1985: Pay-per-view channels open for business.

1985: Telenautik invents the wheel in virtual space

1986: HBO scrambles its signals.

1986: Cable shopping networks.

1987: Half of all U.S. homes with TV are on cable.

1987: Government deregulates cable industry.

1988: Government brochure mailed to 107 million addresses.

1989: Tiananmen Square demonstrates power of media to inform the world.

1989: Pacific Link fiber optic cable opens, can carry 40,000 phone calls.

1990: Flyaway SNG aids foreign reportage.

1990: IBM sells Selectric, a sign of the typewriter's passing.

1990: Most 2-inch videotape machines are also gone.

1990: Videodisc returns in a new laser form.

1991: Beauty and the Beast, a cartoon, Oscar nominee as best picture.

1991: CNN dominates news coverage worldwide during Gulf War.

1991: Live TV news switching between world capitals during Gulf War looks simple.

1991: Denver viewers can order movies at home from list of more than 1,000 titles.

1991: Moviegoers astonished by computer morphing in Terminator 2.

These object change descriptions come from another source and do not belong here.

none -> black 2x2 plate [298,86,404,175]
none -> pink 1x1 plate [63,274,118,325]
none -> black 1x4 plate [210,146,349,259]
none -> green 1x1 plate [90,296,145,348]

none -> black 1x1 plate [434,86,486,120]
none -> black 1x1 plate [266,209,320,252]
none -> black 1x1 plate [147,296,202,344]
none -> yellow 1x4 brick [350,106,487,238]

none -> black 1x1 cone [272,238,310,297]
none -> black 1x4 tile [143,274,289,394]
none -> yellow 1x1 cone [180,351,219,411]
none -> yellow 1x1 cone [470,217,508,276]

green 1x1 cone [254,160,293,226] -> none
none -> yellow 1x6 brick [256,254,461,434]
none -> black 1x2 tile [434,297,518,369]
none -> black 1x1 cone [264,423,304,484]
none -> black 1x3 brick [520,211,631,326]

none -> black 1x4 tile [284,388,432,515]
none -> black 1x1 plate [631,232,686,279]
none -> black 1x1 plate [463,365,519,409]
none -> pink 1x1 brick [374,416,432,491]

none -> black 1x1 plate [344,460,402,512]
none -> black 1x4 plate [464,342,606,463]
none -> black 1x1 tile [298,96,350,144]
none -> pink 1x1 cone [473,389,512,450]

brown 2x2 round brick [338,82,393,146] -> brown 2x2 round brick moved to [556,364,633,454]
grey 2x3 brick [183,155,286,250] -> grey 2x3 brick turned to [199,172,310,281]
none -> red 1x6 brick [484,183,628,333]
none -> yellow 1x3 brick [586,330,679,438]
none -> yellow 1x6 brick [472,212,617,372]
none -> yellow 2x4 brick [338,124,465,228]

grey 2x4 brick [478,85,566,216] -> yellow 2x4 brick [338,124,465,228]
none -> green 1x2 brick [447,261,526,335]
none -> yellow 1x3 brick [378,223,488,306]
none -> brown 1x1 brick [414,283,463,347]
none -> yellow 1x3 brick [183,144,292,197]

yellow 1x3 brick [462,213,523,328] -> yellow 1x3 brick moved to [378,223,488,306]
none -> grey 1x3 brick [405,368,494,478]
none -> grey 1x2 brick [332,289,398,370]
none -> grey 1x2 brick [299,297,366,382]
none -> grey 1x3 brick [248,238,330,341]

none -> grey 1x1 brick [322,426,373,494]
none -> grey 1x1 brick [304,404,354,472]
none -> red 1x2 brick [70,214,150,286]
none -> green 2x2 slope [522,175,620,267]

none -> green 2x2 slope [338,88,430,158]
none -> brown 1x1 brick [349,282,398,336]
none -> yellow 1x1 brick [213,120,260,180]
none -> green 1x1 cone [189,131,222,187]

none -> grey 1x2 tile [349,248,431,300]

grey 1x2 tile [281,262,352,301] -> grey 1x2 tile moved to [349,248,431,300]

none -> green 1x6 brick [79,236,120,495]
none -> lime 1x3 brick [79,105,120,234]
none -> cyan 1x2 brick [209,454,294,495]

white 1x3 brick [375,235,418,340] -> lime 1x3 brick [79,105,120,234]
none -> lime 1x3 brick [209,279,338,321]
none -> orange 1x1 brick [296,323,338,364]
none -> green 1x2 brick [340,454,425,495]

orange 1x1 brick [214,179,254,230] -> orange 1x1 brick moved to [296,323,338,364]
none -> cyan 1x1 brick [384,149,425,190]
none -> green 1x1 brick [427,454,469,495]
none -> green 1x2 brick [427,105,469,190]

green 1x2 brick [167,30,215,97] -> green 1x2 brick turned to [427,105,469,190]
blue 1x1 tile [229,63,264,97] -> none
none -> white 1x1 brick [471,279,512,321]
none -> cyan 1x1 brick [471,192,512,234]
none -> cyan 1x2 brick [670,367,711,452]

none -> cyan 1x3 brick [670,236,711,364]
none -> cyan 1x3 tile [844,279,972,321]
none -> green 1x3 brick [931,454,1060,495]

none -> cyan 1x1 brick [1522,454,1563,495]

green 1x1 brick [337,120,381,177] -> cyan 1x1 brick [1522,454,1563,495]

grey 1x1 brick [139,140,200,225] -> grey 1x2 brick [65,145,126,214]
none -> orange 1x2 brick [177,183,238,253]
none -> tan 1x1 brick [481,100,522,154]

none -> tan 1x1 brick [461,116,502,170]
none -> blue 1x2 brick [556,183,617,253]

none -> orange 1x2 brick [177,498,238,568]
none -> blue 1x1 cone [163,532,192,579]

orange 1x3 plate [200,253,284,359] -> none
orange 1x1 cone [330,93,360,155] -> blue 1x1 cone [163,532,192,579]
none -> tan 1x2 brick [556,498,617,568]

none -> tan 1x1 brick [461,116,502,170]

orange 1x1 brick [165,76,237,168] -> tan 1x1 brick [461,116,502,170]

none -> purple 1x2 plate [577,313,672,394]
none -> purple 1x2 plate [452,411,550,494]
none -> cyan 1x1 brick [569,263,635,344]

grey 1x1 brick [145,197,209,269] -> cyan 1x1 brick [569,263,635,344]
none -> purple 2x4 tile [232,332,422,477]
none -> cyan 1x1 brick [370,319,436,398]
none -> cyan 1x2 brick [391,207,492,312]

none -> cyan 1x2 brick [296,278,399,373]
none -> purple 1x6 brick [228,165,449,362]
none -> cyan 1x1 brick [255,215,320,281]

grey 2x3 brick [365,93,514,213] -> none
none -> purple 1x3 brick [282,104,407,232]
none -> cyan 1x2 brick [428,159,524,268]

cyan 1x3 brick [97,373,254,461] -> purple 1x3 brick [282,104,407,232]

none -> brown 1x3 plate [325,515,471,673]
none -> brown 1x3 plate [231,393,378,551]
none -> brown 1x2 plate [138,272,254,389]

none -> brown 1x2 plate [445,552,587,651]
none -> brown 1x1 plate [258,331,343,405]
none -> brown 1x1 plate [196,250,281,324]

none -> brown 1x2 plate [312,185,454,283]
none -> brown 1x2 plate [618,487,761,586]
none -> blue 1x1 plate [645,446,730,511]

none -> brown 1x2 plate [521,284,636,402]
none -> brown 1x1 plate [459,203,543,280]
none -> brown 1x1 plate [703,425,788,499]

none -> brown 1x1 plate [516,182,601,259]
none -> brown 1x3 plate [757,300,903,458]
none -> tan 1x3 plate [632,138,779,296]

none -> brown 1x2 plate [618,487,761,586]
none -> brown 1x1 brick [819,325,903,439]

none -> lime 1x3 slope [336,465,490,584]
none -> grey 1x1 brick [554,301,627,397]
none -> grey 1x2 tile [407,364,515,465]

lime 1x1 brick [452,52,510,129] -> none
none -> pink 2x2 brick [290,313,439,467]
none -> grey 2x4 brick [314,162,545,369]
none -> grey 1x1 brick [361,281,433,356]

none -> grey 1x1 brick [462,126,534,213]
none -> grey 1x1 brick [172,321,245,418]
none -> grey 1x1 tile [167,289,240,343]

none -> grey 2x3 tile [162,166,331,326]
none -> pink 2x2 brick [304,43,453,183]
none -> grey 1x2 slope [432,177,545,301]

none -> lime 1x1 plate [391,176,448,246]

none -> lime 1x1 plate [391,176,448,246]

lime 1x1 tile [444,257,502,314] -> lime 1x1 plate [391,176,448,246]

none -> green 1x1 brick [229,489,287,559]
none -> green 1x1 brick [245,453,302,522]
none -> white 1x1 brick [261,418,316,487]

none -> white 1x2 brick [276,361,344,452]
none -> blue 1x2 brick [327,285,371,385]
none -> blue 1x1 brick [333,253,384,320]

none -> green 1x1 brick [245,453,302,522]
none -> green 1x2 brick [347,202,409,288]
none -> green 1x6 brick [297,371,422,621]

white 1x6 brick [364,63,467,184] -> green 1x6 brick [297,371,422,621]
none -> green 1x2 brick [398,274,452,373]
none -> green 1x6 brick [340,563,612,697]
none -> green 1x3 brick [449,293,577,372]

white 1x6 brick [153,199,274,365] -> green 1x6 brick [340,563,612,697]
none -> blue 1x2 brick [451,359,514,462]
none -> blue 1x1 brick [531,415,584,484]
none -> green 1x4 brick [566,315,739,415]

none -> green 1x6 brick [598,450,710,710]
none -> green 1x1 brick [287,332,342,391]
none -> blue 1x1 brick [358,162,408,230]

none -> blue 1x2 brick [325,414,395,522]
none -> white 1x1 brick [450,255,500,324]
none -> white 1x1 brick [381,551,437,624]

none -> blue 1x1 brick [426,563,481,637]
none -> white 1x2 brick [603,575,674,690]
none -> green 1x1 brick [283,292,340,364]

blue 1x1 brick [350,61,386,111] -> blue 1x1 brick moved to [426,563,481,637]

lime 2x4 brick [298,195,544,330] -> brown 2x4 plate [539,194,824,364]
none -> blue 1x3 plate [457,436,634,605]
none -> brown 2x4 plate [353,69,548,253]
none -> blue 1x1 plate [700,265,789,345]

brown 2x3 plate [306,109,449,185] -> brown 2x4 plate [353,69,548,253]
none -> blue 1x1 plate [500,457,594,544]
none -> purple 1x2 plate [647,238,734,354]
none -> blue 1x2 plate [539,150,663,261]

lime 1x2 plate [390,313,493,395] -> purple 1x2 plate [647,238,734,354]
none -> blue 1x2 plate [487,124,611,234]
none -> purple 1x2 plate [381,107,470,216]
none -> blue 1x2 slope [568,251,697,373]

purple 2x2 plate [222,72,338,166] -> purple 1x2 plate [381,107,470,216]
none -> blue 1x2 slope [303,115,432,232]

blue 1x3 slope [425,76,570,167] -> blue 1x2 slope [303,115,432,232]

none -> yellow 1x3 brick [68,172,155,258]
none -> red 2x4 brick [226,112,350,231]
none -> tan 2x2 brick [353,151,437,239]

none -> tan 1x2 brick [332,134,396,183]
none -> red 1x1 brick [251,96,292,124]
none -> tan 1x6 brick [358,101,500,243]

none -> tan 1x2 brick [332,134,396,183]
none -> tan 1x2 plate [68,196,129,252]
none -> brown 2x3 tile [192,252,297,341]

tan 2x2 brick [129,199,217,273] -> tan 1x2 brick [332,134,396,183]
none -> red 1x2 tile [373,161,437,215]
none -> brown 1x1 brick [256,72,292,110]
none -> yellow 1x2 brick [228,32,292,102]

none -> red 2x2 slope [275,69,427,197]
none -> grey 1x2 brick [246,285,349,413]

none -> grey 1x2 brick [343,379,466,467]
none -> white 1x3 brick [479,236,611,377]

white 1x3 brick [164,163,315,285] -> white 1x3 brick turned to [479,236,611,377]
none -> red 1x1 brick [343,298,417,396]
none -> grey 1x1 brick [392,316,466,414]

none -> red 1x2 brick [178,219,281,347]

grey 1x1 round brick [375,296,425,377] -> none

1991: Baby Bells get government permission to offer information services.

1991: Collapse of Soviet anti-Gorbachev plot aided by global system called the Internet.

1991: More than 4 billion cassette tape rentals in U.S. alone.

1991: 3 out of 4 U.S. homes own VCRs; fastest selling domestic appliance in history.

1992: Cable TV revenues reach $22 billion.

1992: At least 50 U.S. cities have competing cable services.

1992: After President Bush speaks, 25 million viewers try to phone in their opinions.

1993: Dinosaurs roam the earth in Jurassic Park.

1993: Unfounded rumors fly that cellphones cause brain cancer.

1993: Demand begins for "V-chip" to block out violent television programs.

1993: 1 in 3 Americans does some work at home instead of driving to work.

1994: After 25 years, U.S. government privatizes Internet management.

1994: Rolling Stones concert goes to 200 workstations worldwide on Internet "MBone."

1994: To reduce Western influence, a dozen nations ban or restrict satellite dishes.

1994: Prodigy bulletin board fields 12,000 messages in one after after L.A. quake.

1995: CD-ROM disk can carry a full-length feature film.

1995: Sony demonstrates flat TV set.

1995: DBS feeds are offered nationwide.

1995: Denmark announces plan to put much of the nation on-line within 5 years.

1995: Major U.S. dailies create national on-line newspaper network.

1995: Lamar Alexander chooses the Internet to announce presidential candidacy.